Importantly, when using QE methods, unobserved confounders of the hypothesized causal effect must be accounted for. A framework for demonstrating how specific observed and unobserved confounders can bias the causal effect can help. Directed acyclic graphs (DAGs) are a highly structured rule-based visual framework for representing the causal influences between variables. Built around the hypothesized causal effect, a DAG represents the myriad ways in which other characteristics of participants as well as the research design and setting affect estimation of the treatment effect.
Description of Studies.
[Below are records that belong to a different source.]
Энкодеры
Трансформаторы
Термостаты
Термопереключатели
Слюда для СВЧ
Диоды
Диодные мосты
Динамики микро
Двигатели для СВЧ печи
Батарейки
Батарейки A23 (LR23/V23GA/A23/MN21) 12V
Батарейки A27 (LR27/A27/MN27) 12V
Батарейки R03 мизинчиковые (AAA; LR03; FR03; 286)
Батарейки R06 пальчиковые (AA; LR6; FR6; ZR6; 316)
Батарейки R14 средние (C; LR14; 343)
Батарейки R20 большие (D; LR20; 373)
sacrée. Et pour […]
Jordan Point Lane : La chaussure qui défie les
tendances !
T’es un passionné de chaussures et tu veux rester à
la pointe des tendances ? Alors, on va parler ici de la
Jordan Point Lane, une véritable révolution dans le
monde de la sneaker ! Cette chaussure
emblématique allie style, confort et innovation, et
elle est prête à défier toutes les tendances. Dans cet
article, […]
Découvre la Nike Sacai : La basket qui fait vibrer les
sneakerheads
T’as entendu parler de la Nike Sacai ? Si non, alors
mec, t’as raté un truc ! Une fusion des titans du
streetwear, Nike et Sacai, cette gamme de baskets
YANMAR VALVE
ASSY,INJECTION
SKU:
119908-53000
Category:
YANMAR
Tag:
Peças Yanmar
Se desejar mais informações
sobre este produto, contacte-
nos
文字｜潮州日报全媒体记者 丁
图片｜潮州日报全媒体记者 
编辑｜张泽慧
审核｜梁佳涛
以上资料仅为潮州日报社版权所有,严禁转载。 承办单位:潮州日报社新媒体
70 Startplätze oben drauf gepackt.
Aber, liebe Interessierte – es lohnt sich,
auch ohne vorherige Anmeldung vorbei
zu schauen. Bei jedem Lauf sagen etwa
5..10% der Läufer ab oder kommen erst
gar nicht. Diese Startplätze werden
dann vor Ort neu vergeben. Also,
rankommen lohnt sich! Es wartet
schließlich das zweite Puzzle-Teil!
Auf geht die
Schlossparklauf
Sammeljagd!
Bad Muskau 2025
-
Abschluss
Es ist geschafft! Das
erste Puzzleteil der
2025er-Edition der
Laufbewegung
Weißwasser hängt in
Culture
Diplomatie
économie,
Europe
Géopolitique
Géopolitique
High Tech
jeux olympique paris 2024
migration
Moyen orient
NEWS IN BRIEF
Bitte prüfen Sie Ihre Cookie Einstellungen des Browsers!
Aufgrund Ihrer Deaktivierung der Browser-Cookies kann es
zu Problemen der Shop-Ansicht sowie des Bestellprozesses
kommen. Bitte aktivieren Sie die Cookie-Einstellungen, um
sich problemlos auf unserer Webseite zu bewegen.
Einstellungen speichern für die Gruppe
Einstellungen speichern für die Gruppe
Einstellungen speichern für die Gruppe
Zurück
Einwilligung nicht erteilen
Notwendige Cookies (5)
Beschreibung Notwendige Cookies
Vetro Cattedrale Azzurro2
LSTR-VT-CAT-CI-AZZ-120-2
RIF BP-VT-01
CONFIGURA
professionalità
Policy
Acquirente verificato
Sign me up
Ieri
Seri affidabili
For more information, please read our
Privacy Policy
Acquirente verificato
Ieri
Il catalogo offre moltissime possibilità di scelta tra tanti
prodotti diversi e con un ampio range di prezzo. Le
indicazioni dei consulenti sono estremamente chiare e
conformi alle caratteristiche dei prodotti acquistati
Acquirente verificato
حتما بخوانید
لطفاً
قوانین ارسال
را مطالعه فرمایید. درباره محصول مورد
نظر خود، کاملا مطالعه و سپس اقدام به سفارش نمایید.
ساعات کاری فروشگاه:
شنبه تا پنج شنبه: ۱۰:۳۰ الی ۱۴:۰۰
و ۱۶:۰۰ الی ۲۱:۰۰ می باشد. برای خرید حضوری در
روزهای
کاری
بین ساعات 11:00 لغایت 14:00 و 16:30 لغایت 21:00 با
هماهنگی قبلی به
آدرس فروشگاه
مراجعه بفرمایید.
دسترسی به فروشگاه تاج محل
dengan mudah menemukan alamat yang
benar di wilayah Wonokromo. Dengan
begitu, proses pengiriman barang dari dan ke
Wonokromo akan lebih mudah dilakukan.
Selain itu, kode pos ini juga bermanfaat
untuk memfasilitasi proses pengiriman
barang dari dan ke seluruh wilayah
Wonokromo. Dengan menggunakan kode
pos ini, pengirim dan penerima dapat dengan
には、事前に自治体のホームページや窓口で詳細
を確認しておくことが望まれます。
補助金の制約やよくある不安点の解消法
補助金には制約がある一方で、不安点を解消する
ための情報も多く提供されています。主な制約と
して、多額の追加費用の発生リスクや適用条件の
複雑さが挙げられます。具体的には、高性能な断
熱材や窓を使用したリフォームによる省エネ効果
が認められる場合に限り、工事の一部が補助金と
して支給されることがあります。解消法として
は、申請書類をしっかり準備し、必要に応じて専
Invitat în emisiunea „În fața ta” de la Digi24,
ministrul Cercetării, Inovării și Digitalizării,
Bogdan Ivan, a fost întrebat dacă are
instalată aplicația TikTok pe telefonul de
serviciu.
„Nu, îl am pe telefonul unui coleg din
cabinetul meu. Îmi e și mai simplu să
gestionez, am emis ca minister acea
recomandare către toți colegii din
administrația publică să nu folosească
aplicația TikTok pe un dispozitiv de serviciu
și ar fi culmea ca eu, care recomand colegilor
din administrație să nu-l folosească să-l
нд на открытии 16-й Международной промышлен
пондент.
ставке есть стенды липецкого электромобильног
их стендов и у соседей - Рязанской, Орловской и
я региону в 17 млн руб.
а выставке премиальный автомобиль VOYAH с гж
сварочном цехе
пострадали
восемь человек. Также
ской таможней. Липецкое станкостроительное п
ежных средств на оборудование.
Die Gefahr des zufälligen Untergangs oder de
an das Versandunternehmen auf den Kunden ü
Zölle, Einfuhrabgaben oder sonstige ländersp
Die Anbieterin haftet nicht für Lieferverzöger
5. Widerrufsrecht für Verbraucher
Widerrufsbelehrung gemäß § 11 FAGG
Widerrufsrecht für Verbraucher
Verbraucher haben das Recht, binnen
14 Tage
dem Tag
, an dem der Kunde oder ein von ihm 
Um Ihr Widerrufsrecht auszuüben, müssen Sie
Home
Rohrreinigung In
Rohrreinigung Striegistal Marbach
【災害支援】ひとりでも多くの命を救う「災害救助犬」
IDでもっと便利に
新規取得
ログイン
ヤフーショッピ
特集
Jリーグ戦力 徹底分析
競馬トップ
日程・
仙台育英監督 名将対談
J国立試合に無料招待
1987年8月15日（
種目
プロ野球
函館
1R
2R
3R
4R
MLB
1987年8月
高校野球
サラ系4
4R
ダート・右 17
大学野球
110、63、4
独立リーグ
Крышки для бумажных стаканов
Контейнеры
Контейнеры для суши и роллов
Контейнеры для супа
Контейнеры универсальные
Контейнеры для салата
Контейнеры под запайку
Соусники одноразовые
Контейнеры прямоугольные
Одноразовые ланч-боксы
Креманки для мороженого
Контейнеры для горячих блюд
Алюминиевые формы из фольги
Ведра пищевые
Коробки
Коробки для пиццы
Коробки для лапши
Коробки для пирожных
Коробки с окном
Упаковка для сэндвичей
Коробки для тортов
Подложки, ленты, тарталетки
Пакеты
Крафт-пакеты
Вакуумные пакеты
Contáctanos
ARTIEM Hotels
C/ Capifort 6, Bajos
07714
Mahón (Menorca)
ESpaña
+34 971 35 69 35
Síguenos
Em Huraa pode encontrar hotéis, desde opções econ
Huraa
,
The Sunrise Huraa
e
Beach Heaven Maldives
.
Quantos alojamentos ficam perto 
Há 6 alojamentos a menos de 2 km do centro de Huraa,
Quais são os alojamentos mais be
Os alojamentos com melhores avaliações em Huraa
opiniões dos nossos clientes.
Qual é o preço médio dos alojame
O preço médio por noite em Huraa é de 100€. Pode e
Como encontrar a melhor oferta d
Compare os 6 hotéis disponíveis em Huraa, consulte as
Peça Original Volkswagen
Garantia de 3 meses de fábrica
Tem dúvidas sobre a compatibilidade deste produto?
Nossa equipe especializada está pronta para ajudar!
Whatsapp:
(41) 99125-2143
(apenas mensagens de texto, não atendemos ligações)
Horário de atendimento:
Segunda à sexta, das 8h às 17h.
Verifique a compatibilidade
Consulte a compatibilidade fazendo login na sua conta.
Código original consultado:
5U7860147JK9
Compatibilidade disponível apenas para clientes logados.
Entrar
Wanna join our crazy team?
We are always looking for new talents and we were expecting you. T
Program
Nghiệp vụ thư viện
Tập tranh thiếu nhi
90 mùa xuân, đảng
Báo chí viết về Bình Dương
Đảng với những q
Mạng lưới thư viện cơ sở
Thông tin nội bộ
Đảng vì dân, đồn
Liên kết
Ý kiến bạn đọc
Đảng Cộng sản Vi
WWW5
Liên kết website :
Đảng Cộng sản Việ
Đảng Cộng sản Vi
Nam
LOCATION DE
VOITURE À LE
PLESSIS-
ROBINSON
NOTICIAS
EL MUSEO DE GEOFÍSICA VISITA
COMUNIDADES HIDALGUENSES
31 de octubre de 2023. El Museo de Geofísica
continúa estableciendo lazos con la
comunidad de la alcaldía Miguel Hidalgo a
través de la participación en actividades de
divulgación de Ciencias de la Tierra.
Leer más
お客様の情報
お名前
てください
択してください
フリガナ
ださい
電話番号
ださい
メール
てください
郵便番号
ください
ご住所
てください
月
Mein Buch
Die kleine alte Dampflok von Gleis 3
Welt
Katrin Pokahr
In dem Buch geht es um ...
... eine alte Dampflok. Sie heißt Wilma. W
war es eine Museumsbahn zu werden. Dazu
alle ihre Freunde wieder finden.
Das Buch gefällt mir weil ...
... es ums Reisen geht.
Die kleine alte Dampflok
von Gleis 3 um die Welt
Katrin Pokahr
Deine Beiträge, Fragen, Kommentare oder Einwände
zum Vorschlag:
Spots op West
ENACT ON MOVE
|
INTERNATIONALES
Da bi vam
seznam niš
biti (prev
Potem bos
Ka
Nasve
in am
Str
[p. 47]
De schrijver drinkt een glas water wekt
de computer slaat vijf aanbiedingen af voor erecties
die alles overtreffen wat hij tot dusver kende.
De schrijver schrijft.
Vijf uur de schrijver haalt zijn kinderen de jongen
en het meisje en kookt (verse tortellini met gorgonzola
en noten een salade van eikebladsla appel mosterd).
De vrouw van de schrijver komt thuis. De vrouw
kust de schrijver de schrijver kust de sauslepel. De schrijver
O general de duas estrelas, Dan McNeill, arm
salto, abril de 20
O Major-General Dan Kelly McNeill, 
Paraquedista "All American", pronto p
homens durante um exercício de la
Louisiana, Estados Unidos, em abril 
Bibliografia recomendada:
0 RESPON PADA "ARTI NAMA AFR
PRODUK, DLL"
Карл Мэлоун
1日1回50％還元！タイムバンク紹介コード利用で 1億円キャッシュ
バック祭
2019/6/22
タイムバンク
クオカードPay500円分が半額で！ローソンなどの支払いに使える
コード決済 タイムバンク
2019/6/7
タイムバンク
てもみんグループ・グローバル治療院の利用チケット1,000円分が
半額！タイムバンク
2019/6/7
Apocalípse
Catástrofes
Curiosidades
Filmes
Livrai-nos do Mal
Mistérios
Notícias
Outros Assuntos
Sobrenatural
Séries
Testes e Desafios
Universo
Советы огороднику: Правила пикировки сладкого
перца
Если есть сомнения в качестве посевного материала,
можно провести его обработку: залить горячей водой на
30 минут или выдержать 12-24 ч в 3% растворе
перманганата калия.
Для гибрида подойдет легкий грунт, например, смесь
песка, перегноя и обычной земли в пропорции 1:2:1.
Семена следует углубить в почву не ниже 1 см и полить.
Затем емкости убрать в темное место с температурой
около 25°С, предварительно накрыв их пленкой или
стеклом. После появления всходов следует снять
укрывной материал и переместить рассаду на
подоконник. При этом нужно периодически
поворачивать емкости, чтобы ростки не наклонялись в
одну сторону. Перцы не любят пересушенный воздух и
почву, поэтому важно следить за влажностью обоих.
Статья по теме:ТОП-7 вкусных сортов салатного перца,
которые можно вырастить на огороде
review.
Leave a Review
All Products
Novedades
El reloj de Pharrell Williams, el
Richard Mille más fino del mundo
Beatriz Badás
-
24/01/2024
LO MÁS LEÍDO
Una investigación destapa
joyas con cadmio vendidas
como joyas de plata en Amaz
In this symposium of four studies, we will do an end-to-end demonstration of the use of DAGs in research design and analysis, including how they are constructed, how they are interpreted, and how they can be used to inform analysis with QE methods.
First, DAGs must be built primarily from the subject area knowledge about a particular social problem and, if applicable, the theory of change by which an intervention is hypothesized to have an effect. Using their own DAGs, our presenters will provide a grounded description of the approach taken to including and excluding variables and the causal paths between variables.
Second, in order to understand which confounders are critical to causal effect estimation, we must interpret the DAG to identify a "sufficient set". These are the confounders that, when controlled for, eliminate all possible confounding. Our presenters will describe a structured approach to identifying sufficient sets.
Third, in order to use advanced QE methods for causal inference, such as propensity score analysis (PSA) or instrumental variable estimation (IVE), certain key assumptions must be met. Research shows that these assumptions take very specific forms in a DAG, which makes it possible to select a method by looking for alignment between our DAGs and the form needed for a given method. In addition to choosing the method, these DAGs can be used to aid in model specification once a model is chosen. Two oral presentations show how to design and carry out analyses using DAGs. In the first, the DAG supports PSA as the method, and the DAG is used to minimize the risk of inducing additional bias from poorly conceived predictors of treatment assignment. In the second, a DAG is used to choose IVE as the method, to identify the instruments, and to justify that the assumptions of IVE were met.